DOCUMENT TEXT:
◇ ◇ ◇

It has been quite a while since I last shared a post, so I thought I would return with a post that contains both a tale and an explanation.
The tale is rather romantic as it involves ‘Lettres Portugaises”; passionate love letters. And the explanation well that is nothing exciting simply a case of real life edging out blogging time. I’m hoping there will be more of a balance over the summer and early Autumn enabling me to return to weekly posts. For now though let us return to what is considered one of the most romantic tales from Portugal, but is it fact or fiction?!
I can’t recall where I first read about Sóror Mariana Alcoforado, but her tale captured me from the start. Not sure why, perhaps because we share a birthday or maybe it was simply the romance and intrigue. Mariana was born in Beja in 1640, the year that the Guerra da Restauração, one of the many Iberian skirmishes between Portugal and Spain, began (also known as the Acclamation War). She was twenty eight years of age before the war finally ended thanks to the help of English mediation, a strategic marriage and a decisive Portuguese victory in Montes Claros.

◇ ◇ ◇

REQUIREMENT: In the post about Sóror Mariana Alcoforado, rewrite the passage beginning with "I can’t recall" and ending with "in Montes Claros.", putting "conflicts" in place of "skirmishes".

◇ ◇ ◇

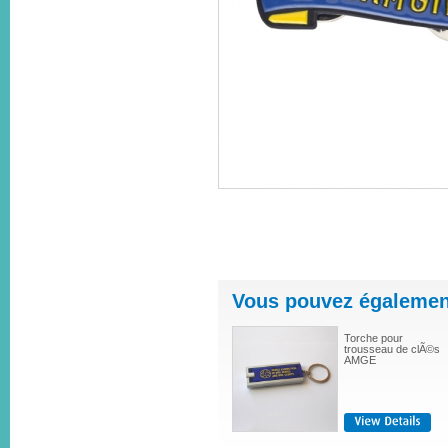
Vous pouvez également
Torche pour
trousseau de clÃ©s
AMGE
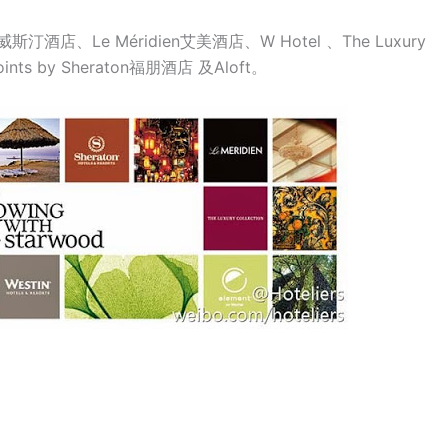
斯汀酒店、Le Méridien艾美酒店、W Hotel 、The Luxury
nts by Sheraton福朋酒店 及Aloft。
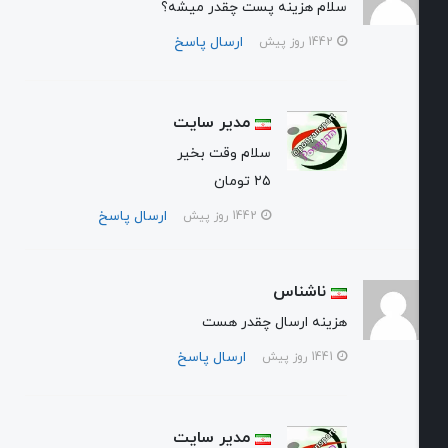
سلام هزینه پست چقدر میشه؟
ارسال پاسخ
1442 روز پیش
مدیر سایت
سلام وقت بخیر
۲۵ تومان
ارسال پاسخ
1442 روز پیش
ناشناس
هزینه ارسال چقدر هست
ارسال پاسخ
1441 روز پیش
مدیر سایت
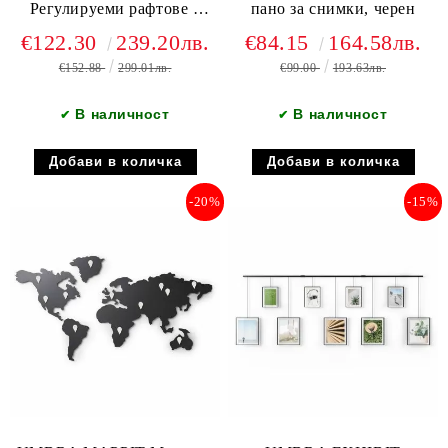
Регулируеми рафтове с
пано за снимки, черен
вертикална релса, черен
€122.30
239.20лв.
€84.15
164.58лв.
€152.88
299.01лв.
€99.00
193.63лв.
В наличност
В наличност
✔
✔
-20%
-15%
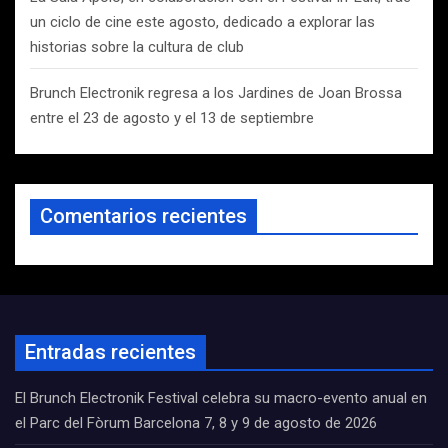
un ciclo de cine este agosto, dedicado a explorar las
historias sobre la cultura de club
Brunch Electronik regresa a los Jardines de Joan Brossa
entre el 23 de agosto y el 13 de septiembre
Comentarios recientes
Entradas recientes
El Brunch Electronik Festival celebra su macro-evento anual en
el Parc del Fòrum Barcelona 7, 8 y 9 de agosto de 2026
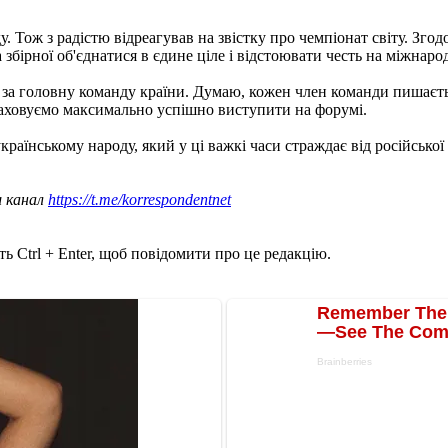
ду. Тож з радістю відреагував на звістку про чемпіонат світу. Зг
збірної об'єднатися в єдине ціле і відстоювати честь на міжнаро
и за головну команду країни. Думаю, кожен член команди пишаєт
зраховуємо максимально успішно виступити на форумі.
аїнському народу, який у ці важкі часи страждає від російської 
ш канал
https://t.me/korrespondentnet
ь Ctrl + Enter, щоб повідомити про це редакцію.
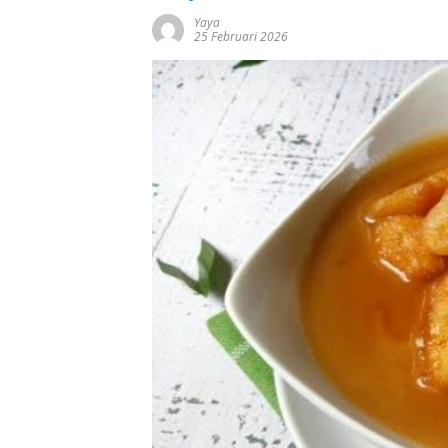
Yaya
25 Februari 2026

◇ ◇ ◇

EXERCISE OUTPUT:
I can’t recall where I first read about Sóror Mariana Alcoforado, but her tale captured me from the start. Not sure why, perhaps because we share a birthday or maybe it was simply the romance and intrigue. Mariana was born in Beja in 1640, the year that the Guerra da Restauração, one of the many Iberian conflicts between Portugal and Spain, began (also known as the Acclamation War). She was twenty eight years of age before the war finally ended thanks to the help of English mediation, a strategic marriage and a decisive Portuguese victory in Montes Claros.